Conduct and service
GOOD PRACTICE
First, there was rule 15
Those solicitors who train their staff well and who maintain good quality practice manuals are probably fed up with being reminded about practice rule 15.
However, in reality, nearly everything to do with managing an efficient firm emanates from there.
It does no harm to remember that good observance of rule 15 - and compliance with the obligation to address complaints, in whatever form they might be made - will reduce the volume of service complaints by a huge margin.
From time to time, inexperienced solicitors and fee-earners will join your practice.
It might be helpful to remind them that because the firm has acted for a client in the past, it does not relieve the necessity for proper client care and costs information at, or as near as possible to, the outset of a new retainer.
In the best organised of practices, an enthusiastic junior fee-earner who knows that the firm has acted for a client for many years might assume that there is no need for client- care information when addressing a new problem.

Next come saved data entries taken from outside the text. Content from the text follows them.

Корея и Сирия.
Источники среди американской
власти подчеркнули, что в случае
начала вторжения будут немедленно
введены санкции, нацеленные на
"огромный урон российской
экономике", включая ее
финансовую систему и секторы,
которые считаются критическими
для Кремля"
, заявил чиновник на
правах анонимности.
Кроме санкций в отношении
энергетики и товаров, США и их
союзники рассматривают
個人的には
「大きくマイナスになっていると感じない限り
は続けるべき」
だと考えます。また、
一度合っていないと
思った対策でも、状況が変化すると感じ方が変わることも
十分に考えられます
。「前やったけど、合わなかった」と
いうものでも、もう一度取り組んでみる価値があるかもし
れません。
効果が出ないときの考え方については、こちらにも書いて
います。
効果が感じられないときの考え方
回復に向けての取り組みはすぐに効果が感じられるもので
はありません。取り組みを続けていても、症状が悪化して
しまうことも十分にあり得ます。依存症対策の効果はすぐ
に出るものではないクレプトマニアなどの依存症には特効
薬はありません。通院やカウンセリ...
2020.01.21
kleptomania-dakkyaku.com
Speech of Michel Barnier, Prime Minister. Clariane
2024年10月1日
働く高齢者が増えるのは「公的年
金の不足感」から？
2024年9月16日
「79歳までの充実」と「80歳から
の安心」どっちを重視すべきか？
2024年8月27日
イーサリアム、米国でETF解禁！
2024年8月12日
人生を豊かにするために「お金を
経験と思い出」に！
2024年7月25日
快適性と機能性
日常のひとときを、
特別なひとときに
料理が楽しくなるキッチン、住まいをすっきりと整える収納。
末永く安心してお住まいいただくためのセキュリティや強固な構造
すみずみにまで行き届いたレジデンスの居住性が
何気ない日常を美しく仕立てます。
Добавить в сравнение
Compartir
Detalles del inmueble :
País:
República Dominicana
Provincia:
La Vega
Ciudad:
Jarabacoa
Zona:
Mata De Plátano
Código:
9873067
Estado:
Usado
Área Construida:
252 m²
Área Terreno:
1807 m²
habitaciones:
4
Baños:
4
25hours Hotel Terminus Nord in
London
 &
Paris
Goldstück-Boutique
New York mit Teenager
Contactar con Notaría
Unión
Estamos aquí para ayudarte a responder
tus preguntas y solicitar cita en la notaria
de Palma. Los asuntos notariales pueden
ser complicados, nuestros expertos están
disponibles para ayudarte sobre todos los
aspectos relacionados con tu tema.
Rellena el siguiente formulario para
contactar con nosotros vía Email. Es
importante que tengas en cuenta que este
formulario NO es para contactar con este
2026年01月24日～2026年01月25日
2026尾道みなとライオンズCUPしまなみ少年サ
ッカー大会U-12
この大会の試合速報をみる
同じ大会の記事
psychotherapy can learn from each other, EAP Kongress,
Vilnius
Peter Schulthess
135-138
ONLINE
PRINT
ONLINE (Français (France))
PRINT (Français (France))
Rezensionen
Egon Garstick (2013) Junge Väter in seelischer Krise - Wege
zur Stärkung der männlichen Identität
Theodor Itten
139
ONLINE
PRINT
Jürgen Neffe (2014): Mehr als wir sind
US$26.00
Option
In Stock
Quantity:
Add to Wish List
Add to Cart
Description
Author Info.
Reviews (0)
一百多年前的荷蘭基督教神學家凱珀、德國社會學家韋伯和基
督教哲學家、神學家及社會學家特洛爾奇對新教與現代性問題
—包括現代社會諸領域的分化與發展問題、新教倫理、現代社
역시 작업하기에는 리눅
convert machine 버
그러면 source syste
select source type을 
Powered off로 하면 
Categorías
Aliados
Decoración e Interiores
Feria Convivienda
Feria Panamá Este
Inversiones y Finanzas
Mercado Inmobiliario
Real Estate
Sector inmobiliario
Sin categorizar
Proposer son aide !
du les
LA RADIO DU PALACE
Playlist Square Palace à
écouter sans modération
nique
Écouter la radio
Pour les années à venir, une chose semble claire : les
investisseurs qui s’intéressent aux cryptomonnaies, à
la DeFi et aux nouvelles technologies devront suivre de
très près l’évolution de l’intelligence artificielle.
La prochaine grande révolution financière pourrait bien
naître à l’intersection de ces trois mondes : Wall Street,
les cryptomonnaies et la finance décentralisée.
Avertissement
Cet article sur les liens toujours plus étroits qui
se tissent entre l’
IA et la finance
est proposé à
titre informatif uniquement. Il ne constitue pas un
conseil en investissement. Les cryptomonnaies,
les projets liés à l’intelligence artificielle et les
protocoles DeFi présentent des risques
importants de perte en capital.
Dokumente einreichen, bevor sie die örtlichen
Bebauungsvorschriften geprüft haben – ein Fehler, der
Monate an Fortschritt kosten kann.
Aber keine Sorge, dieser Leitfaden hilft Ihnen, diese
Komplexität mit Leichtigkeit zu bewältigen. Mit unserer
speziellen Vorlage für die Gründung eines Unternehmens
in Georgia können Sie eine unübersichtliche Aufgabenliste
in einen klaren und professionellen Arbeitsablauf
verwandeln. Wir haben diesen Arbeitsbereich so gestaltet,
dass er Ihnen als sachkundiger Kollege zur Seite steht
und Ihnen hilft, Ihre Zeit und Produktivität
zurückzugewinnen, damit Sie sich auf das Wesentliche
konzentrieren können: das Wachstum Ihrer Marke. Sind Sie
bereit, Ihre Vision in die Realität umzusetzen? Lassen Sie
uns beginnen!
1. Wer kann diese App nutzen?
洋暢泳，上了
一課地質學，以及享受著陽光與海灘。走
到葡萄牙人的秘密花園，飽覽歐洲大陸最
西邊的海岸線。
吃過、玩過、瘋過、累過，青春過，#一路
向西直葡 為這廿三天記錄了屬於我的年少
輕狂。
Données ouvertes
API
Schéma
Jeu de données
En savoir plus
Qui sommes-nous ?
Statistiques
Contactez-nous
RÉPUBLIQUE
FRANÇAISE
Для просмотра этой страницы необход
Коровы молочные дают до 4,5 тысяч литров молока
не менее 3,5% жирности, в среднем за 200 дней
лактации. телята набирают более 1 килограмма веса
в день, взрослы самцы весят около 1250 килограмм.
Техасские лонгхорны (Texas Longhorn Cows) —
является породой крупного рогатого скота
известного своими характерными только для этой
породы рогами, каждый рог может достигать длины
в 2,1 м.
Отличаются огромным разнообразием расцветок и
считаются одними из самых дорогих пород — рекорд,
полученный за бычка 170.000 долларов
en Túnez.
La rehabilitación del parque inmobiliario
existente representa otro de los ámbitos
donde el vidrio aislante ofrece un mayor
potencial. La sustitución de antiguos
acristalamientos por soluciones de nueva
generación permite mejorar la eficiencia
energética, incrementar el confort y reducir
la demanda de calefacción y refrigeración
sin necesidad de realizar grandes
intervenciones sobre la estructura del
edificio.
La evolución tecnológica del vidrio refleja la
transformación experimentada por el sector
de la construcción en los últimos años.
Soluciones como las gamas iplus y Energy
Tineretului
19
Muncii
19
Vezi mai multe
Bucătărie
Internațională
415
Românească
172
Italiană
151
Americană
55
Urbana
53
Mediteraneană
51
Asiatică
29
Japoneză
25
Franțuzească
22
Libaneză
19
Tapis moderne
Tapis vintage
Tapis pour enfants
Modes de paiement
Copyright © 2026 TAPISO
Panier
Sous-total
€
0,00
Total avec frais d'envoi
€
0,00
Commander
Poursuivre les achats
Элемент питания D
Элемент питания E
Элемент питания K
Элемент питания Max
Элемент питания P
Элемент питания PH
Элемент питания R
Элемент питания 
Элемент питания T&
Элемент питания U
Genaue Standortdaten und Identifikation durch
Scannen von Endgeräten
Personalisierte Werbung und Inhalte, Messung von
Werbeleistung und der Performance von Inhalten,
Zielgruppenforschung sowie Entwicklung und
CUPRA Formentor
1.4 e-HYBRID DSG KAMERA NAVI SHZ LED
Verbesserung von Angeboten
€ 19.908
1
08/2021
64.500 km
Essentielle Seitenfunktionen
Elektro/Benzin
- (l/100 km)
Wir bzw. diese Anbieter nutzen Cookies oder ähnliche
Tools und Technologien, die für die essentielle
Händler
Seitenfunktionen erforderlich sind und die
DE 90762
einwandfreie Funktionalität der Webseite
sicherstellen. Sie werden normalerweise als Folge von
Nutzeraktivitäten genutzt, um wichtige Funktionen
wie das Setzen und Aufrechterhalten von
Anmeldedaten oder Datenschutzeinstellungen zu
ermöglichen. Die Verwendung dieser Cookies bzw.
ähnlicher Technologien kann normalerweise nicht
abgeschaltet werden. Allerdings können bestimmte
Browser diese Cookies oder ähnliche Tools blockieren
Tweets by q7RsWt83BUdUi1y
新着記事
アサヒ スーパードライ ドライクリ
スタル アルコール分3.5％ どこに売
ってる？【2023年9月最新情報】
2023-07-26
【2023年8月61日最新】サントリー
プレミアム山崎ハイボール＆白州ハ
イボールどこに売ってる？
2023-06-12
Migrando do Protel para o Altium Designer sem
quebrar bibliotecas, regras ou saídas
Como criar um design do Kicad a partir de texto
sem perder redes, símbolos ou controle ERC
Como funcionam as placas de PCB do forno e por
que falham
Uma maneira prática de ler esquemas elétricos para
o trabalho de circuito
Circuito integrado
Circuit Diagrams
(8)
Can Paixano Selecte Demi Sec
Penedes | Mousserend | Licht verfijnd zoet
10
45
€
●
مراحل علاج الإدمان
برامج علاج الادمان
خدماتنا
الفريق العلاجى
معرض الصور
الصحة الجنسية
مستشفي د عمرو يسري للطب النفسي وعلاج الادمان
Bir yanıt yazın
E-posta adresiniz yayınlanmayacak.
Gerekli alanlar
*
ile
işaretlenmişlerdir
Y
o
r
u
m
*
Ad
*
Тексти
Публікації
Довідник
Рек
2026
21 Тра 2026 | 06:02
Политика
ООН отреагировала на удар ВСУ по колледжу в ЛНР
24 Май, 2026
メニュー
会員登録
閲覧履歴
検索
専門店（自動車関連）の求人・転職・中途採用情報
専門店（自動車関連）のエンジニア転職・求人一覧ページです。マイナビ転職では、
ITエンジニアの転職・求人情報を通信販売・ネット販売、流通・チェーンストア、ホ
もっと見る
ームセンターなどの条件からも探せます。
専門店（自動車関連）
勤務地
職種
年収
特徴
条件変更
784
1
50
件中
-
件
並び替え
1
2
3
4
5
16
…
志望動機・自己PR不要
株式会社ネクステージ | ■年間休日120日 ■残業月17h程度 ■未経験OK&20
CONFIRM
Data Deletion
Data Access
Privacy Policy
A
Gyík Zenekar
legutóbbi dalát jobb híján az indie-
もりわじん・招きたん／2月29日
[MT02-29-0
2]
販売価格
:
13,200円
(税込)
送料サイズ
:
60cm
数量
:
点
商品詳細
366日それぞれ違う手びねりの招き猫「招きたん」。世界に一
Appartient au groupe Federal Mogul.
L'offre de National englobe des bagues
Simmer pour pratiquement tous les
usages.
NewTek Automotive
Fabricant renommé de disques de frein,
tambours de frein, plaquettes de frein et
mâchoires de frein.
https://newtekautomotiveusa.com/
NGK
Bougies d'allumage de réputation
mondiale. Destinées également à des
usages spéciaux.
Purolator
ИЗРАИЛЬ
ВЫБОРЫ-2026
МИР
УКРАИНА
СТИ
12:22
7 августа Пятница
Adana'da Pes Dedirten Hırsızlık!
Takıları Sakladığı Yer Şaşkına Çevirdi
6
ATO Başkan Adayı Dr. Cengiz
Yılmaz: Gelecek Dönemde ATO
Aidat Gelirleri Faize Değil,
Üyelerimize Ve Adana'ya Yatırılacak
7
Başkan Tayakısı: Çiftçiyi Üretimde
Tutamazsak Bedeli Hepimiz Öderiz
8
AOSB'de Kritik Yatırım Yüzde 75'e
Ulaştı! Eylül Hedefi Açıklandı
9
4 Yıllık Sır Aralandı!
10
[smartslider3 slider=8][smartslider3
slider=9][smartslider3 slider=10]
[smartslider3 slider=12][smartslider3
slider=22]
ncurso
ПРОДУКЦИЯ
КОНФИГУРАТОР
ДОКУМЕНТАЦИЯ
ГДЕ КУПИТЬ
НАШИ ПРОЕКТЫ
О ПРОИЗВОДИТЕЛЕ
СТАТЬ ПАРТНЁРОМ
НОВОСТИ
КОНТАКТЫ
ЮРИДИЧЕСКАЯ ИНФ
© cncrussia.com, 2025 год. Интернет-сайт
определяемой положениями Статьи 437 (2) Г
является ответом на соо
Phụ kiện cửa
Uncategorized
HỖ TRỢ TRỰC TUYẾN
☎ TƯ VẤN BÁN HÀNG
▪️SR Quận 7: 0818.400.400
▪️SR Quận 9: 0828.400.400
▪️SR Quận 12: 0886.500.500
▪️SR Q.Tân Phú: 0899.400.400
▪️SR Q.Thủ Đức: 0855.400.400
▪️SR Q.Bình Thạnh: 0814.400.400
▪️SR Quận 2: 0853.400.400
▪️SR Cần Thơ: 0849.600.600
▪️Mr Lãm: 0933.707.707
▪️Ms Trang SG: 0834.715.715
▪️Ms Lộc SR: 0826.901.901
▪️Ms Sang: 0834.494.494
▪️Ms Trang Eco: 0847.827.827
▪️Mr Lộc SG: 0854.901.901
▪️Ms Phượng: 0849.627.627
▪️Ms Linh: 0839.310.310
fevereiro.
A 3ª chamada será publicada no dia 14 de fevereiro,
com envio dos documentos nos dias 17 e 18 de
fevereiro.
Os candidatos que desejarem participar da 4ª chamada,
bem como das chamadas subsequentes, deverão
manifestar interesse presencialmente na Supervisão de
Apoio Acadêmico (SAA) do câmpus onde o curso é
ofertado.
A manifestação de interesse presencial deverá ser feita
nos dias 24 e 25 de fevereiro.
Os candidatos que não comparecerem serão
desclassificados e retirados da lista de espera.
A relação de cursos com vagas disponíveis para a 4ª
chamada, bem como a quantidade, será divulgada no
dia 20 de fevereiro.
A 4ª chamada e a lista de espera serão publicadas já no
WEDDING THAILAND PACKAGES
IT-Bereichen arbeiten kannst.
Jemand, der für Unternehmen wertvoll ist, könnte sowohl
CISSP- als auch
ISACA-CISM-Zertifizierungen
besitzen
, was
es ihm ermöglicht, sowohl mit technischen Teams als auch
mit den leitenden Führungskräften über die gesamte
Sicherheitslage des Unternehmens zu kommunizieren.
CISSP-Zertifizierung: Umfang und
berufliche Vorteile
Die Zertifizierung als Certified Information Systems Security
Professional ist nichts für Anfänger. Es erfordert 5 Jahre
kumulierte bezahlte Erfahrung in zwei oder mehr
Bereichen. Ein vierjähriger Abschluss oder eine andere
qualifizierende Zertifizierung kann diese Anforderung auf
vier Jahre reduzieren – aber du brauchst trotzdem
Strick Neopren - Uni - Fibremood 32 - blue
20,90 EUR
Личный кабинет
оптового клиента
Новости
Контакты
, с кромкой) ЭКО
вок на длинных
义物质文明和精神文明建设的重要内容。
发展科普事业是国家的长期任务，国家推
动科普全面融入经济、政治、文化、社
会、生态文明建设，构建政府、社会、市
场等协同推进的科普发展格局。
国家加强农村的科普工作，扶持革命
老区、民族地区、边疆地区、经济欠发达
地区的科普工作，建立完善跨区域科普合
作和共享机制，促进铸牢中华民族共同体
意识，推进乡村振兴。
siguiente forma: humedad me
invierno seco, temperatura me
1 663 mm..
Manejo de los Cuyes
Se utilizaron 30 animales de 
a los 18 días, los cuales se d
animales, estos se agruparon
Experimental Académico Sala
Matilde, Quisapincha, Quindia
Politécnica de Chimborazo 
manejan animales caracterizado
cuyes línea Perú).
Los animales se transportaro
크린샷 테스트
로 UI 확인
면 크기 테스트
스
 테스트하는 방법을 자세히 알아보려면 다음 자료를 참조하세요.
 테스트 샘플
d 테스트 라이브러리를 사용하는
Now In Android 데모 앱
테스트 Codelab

It is a reasonable enough assumption, and one that frequently results in a complaint and a finding of inadequate service.
Except on those occasions where regular work is being carried out for the same client, it is necessary to provide a client-care letter and an outline of what the solicitor is to do, together with as much costs information as possible.
Unless the work is truly repetitive and involves the same set of circumstances in each case, and where a fixed fee or other similar charging structure has been agreed, it is necessary to send the information, even though the clients may say that they do not want it.
Solicitors should keep an eye out for the hidden complaint.
Such a situation might well arise in correspondence where a degree of concern is expressed by a client but where the less experienced fee-earner might not necessarily link it to a reason for reporting it to the principal.
If you do not know about it, you cannot address it.
It pays to understand that everything starts with rule 15 and, where quality conciliation is required, it should finish with rule 15.